Rewrite the listing below, replacing "series" with "data set" and leaving everything else unchanged. Leave out the pictures.

-- Opening Marker --

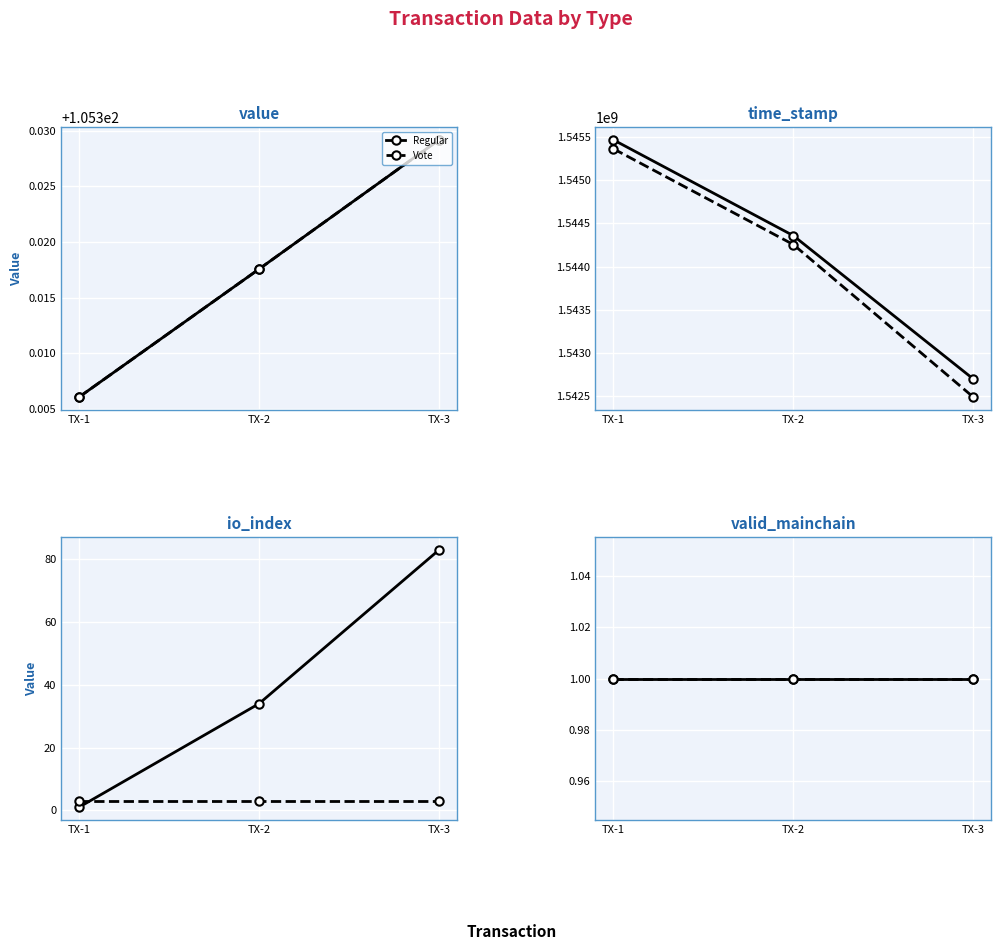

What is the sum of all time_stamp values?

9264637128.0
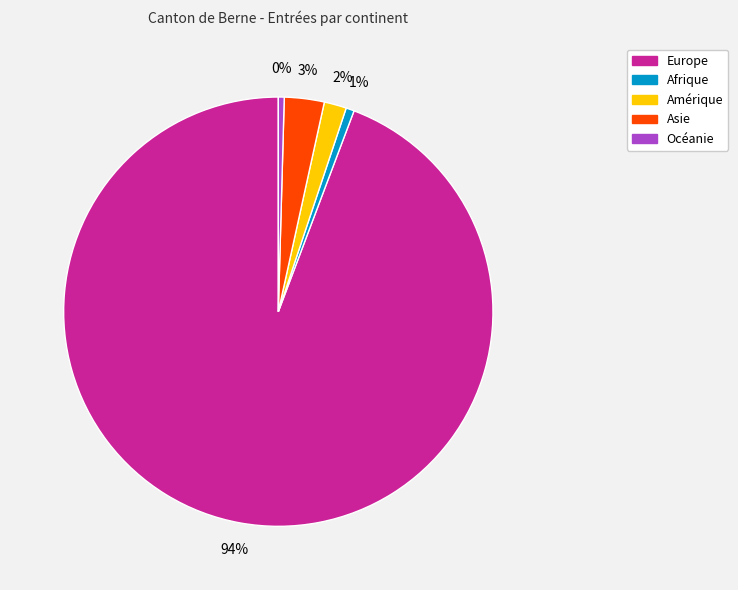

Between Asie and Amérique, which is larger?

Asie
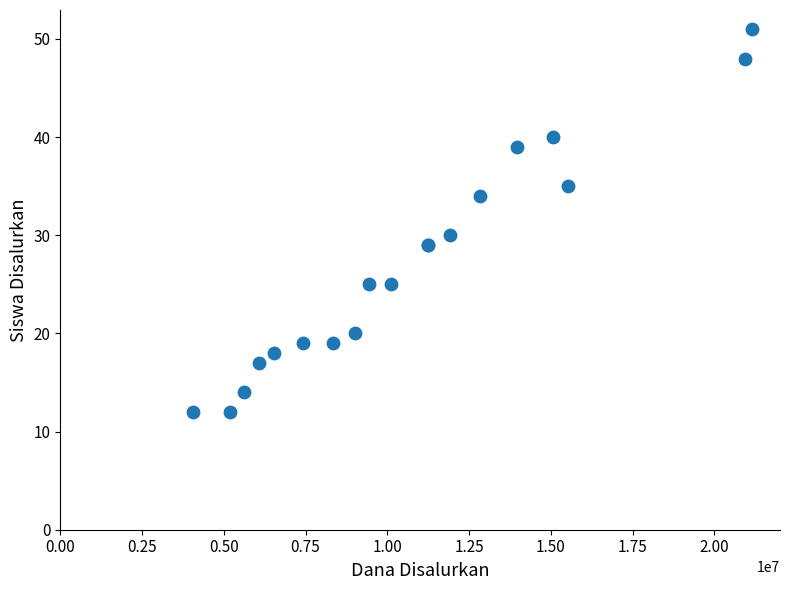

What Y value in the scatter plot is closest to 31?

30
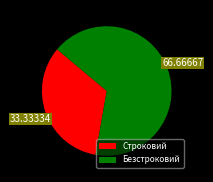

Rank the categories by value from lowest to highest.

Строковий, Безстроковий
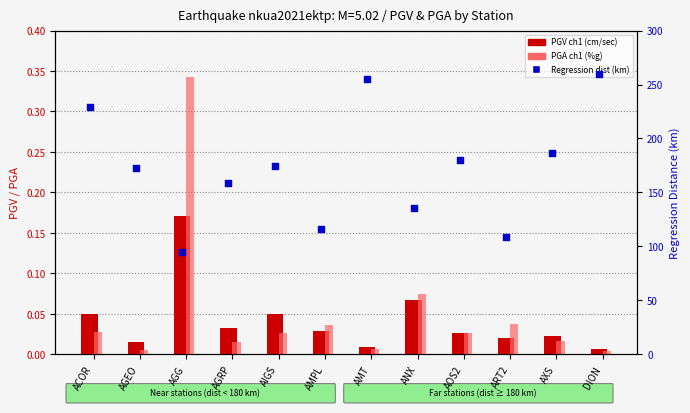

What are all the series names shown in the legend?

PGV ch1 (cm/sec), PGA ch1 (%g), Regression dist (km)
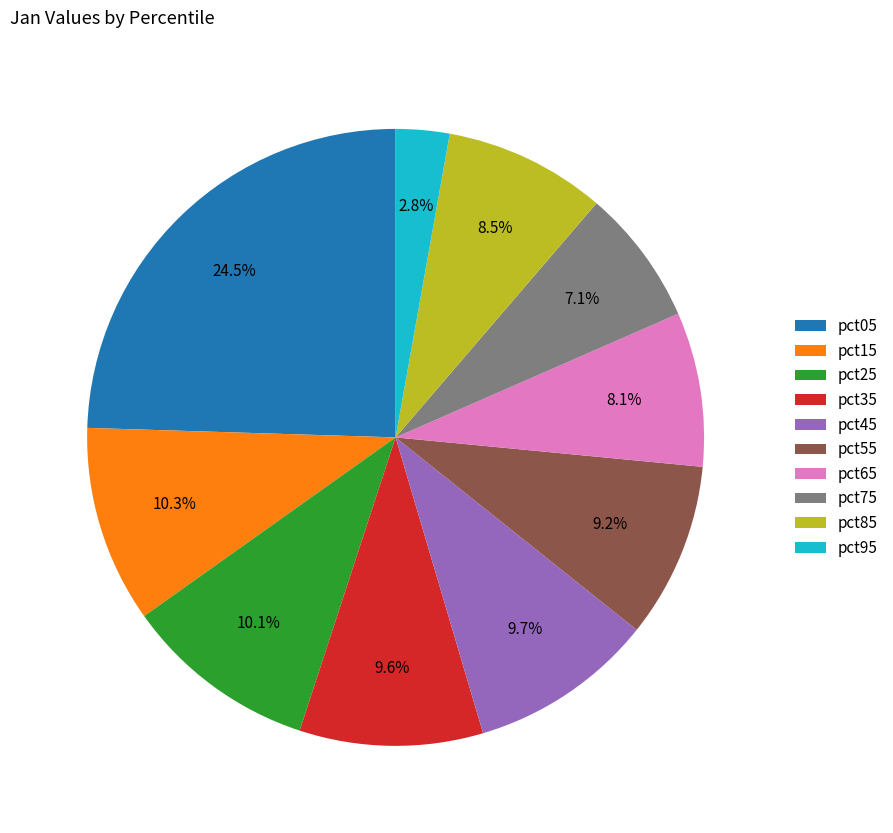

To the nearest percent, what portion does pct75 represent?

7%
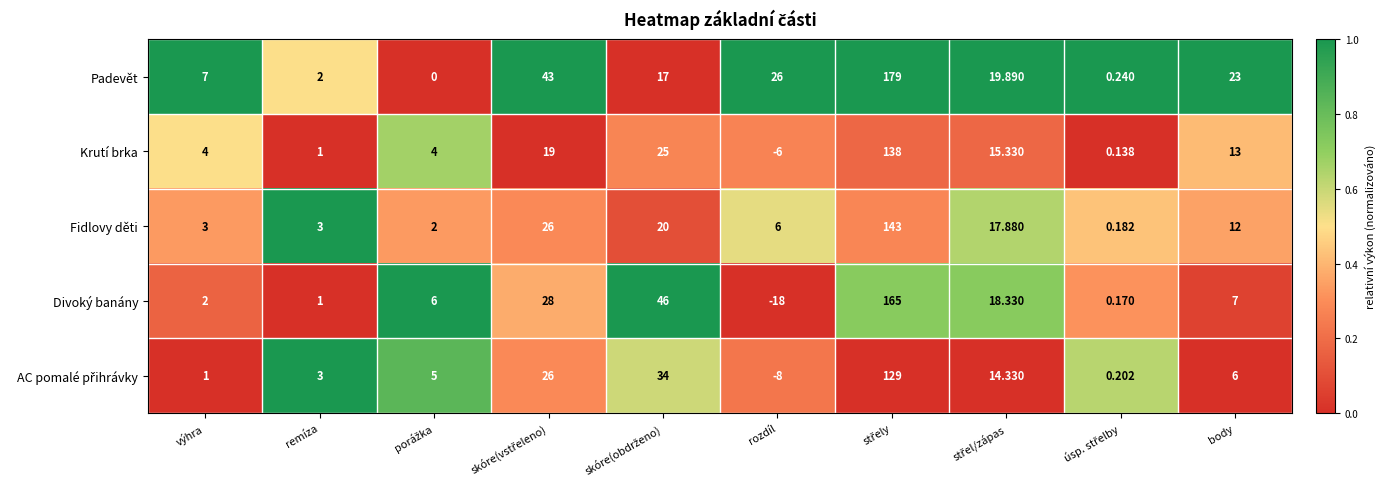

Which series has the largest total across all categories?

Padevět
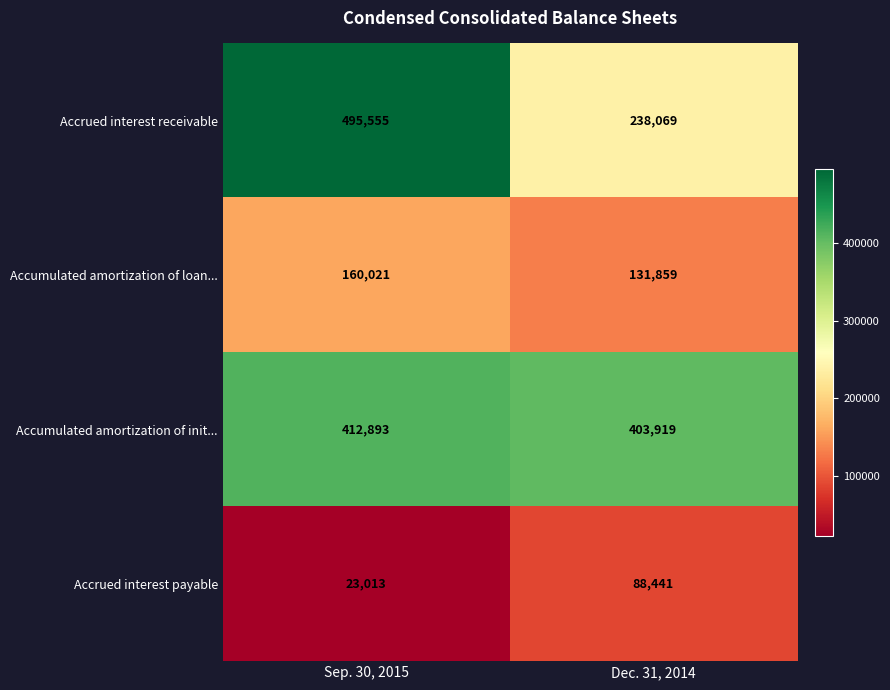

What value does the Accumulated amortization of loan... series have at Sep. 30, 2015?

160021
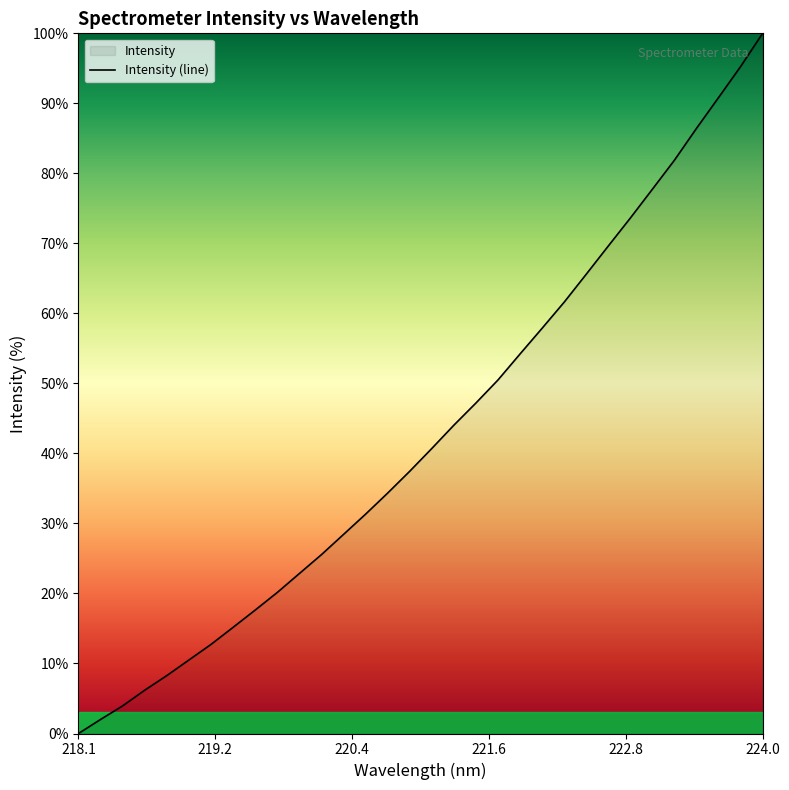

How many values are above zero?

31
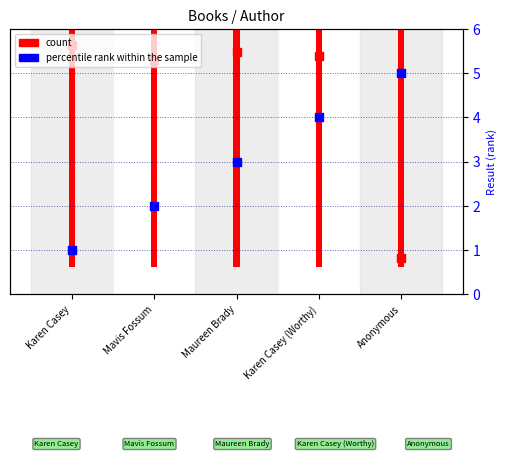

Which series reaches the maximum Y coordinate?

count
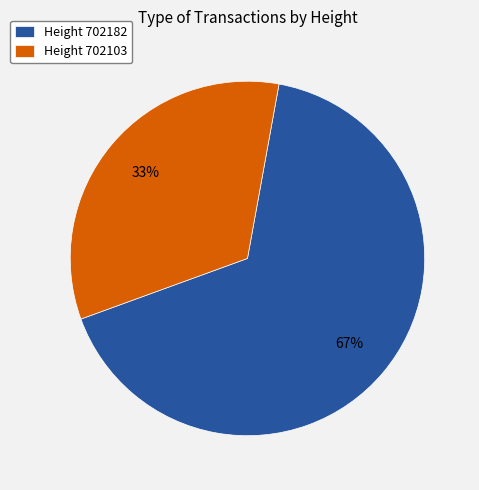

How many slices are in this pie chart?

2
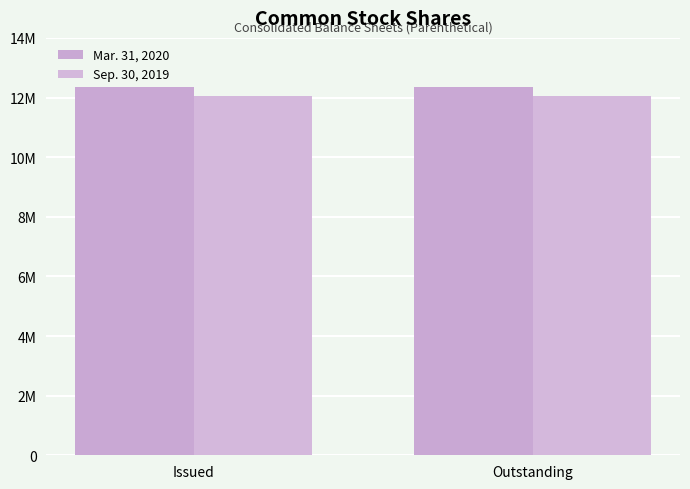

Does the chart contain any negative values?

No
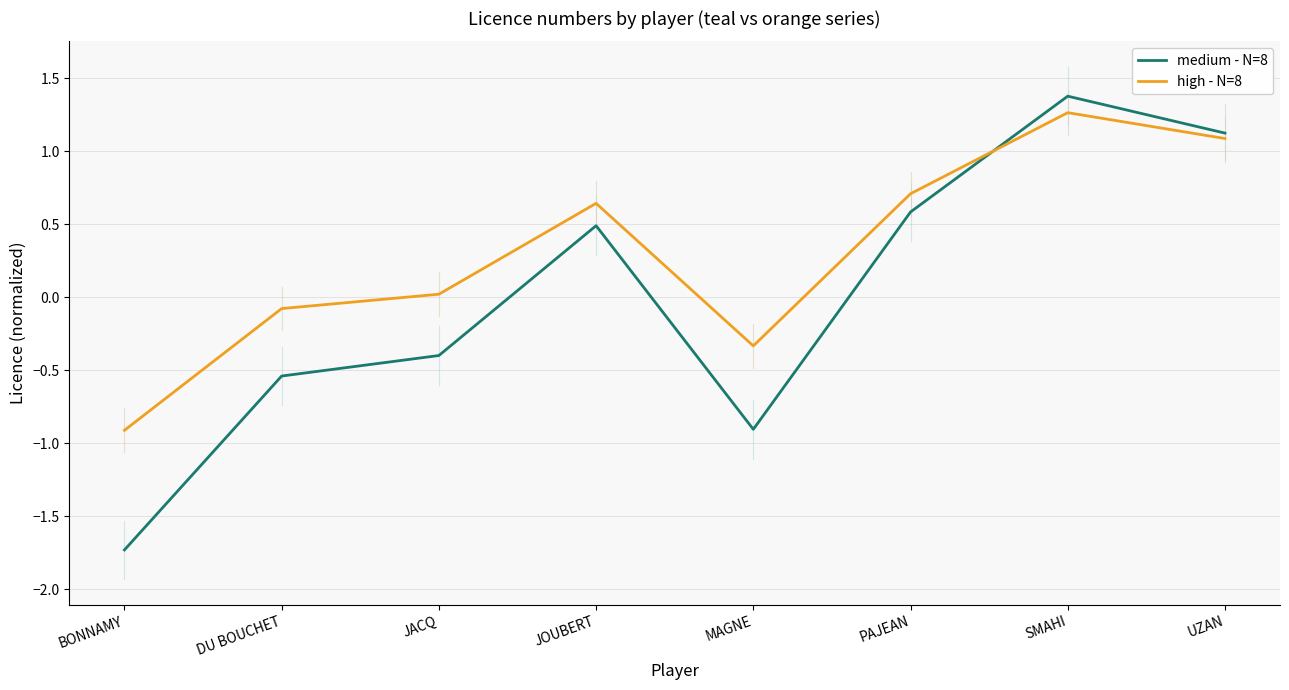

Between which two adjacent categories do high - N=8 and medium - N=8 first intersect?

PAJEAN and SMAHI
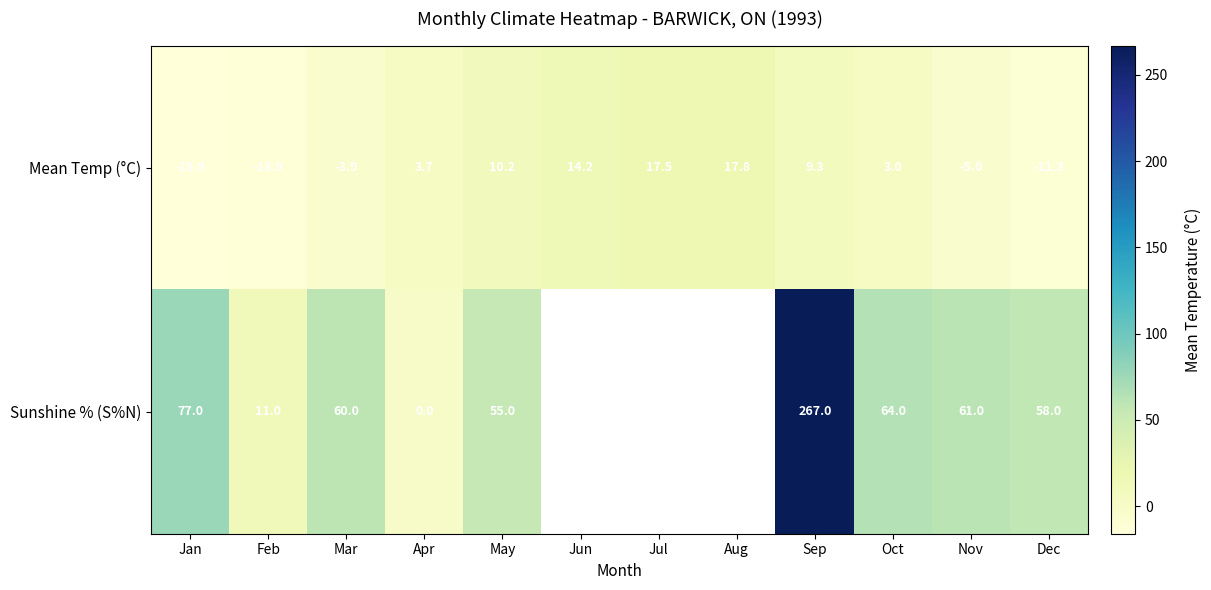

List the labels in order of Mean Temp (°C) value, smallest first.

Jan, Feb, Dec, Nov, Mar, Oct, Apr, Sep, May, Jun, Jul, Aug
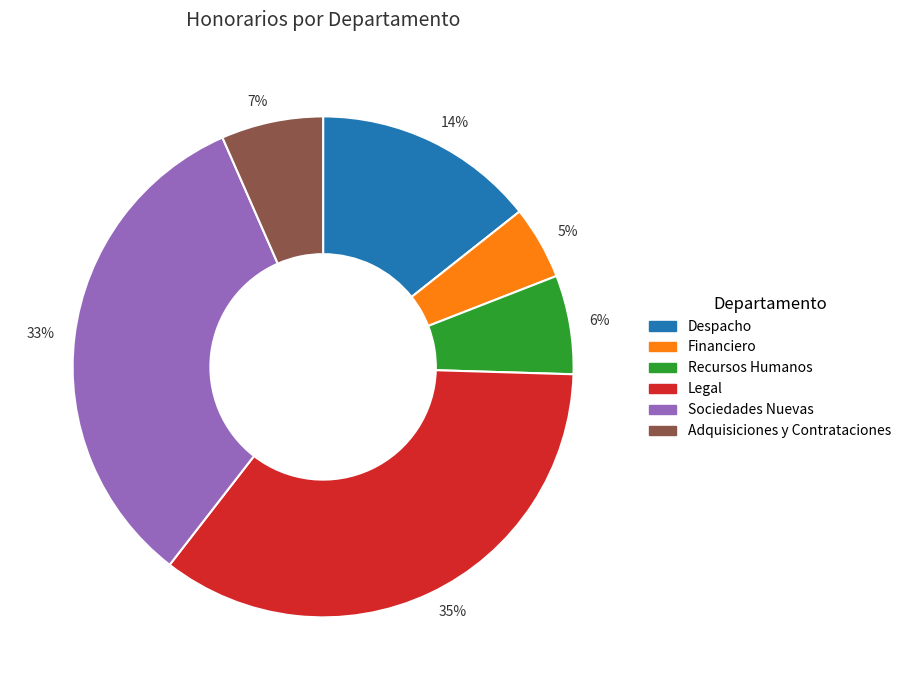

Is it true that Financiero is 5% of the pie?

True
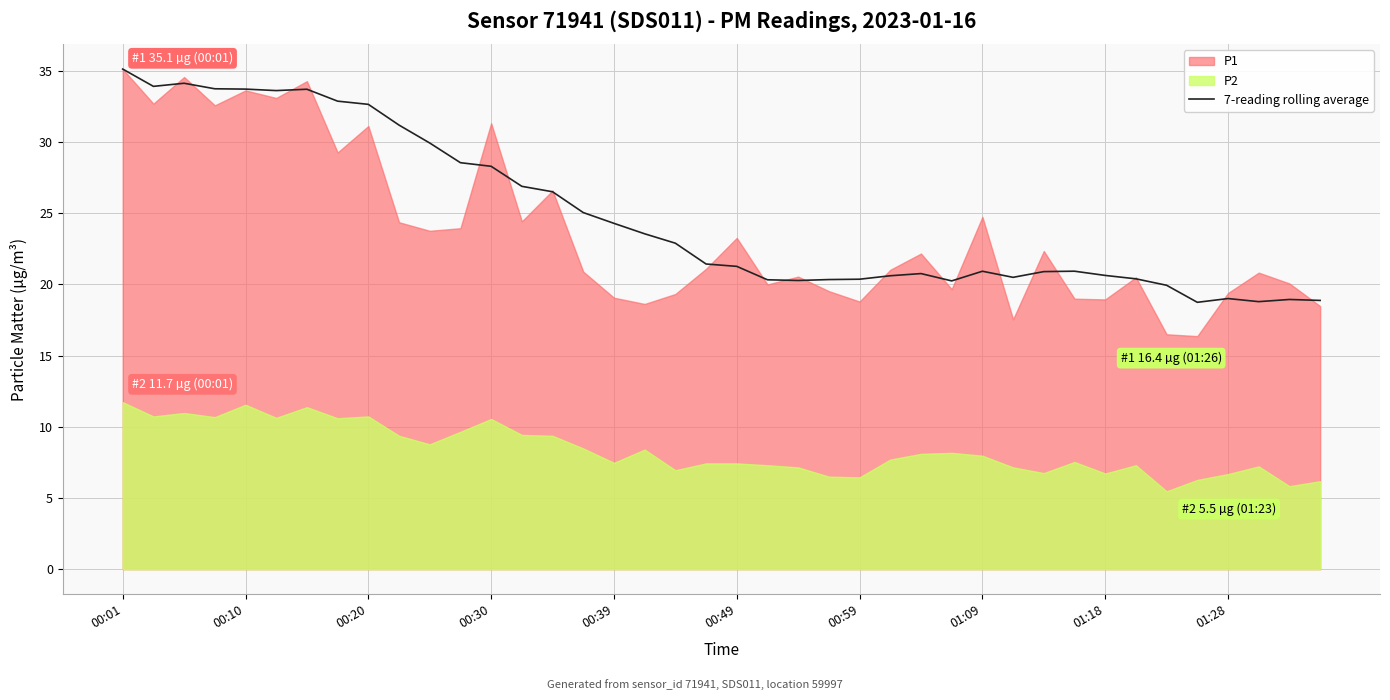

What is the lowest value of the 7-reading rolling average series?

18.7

-- Closing Marker --

*Your response*.
What is the sum of all time_stamp values?

9264637128.0

Between Asie and Amérique, which is larger?

Asie

What Y value in the scatter plot is closest to 31?

30

Rank the categories by value from lowest to highest.

Строковий, Безстроковий

What are all the data set names shown in the legend?

PGV ch1 (cm/sec), PGA ch1 (%g), Regression dist (km)

To the nearest percent, what portion does pct75 represent?

7%

Which data set has the largest total across all categories?

Padevět

What value does the Accumulated amortization of loan... data set have at Sep. 30, 2015?

160021

How many values are above zero?

31

Which data set reaches the maximum Y coordinate?

count

How many slices are in this pie chart?

2

Does the chart contain any negative values?

No

Between which two adjacent categories do high - N=8 and medium - N=8 first intersect?

PAJEAN and SMAHI

List the labels in order of Mean Temp (°C) value, smallest first.

Jan, Feb, Dec, Nov, Mar, Oct, Apr, Sep, May, Jun, Jul, Aug

Is it true that Financiero is 5% of the pie?

True

What is the lowest value of the 7-reading rolling average data set?

18.7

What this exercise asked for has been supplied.